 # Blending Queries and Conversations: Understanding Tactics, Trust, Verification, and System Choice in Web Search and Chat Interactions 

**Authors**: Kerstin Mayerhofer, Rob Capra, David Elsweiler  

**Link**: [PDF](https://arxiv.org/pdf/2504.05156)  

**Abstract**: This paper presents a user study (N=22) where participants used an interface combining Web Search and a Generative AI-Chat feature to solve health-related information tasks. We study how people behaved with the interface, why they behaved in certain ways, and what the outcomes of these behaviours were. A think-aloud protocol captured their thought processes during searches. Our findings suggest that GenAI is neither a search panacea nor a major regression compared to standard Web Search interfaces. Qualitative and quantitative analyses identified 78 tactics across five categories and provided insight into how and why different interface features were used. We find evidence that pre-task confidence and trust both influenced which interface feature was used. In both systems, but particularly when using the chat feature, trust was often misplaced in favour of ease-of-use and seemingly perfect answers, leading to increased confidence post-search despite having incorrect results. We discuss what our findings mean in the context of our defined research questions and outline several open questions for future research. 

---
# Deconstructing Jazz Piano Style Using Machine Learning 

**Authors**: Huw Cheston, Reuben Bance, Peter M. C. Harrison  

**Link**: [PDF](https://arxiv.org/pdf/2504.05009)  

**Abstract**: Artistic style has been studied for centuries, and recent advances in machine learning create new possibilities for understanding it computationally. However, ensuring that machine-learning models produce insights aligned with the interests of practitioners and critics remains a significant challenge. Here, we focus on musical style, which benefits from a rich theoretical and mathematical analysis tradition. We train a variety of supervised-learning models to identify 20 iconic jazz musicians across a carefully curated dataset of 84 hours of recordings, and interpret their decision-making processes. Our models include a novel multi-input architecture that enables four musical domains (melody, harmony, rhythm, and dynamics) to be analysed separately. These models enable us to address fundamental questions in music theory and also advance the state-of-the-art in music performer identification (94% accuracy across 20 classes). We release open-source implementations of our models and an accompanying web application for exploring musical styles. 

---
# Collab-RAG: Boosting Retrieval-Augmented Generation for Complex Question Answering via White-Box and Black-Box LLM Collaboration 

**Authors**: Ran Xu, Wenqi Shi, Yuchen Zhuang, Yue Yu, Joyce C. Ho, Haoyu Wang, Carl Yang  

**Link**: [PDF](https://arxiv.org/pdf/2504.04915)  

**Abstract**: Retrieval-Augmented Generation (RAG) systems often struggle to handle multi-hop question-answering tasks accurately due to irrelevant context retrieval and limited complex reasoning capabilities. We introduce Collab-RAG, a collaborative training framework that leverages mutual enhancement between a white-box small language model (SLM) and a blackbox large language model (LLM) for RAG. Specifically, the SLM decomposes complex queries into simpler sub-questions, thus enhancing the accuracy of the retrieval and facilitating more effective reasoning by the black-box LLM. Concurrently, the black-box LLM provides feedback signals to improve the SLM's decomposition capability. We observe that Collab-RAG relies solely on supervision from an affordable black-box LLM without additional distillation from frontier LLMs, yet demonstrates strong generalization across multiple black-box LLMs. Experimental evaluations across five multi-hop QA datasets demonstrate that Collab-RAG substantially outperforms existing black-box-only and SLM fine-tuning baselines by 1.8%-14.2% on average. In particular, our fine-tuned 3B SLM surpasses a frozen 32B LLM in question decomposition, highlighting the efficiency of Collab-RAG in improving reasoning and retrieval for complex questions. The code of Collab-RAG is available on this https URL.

===============

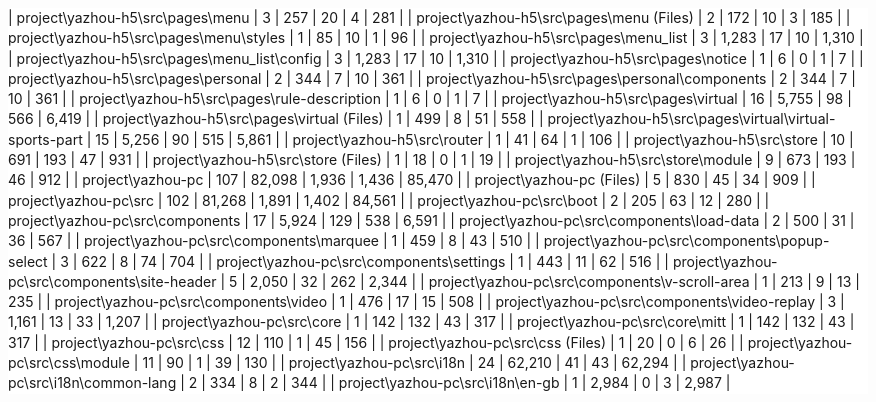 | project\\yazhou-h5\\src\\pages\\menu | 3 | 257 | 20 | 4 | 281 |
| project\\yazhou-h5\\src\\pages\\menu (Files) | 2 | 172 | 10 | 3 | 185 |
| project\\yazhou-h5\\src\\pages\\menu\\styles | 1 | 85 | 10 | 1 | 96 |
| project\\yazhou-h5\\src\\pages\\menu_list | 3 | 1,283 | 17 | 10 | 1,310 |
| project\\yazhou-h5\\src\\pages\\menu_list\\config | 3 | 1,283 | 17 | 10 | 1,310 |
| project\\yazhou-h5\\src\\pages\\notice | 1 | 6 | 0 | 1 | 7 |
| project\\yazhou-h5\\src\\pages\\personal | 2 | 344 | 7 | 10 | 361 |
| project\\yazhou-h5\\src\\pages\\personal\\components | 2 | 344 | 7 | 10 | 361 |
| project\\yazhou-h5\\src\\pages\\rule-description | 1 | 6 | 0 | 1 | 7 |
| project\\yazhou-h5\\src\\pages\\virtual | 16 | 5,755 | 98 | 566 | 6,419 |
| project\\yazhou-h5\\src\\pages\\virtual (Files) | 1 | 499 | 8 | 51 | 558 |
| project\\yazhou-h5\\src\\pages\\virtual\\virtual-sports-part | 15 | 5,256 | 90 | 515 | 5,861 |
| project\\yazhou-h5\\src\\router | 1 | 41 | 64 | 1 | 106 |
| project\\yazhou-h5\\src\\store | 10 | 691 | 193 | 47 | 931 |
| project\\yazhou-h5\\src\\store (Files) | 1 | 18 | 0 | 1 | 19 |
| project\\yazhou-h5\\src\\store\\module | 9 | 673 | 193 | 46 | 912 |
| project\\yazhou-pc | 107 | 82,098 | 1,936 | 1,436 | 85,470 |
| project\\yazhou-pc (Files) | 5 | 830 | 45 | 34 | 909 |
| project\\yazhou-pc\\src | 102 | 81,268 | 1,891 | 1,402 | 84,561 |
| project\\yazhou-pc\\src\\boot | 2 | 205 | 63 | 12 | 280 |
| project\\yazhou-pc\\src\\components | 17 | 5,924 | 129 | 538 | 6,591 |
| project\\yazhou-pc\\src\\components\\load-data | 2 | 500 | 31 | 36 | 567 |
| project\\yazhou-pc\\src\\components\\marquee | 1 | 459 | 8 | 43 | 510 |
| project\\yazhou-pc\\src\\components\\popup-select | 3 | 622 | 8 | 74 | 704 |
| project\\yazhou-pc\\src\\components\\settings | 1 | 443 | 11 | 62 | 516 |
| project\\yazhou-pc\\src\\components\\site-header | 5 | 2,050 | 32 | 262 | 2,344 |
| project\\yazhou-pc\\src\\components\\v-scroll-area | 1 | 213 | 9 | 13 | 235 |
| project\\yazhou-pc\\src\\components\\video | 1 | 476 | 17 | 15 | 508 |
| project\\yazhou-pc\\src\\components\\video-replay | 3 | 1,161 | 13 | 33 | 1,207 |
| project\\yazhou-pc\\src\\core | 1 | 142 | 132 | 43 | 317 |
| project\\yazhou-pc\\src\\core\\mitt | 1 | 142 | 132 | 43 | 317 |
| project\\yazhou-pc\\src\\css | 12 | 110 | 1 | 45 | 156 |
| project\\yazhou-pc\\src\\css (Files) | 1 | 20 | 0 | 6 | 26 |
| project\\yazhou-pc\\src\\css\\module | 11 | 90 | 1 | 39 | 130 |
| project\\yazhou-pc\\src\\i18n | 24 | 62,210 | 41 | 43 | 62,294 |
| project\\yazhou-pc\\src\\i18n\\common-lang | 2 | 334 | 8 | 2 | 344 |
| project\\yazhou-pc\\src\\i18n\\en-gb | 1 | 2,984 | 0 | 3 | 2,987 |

===============

__Your objective__.
Copy the records that run between the line holding "20 | 4 | 281 |" and the line holding "project\\yazhou-h5\\src\\pages\\menu_list\\config | 3", inclusive, reproducing each line exactly and leaving out the picture.

__Final answer__.
 | project\\yazhou-h5\\src\\pages\\menu | 3 | 257 | 20 | 4 | 281 |
| project\\yazhou-h5\\src\\pages\\menu (Files) | 2 | 172 | 10 | 3 | 185 |
| project\\yazhou-h5\\src\\pages\\menu\\styles | 1 | 85 | 10 | 1 | 96 |
| project\\yazhou-h5\\src\\pages\\menu_list | 3 | 1,283 | 17 | 10 | 1,310 |
| project\\yazhou-h5\\src\\pages\\menu_list\\config | 3 | 1,283 | 17 | 10 | 1,310 |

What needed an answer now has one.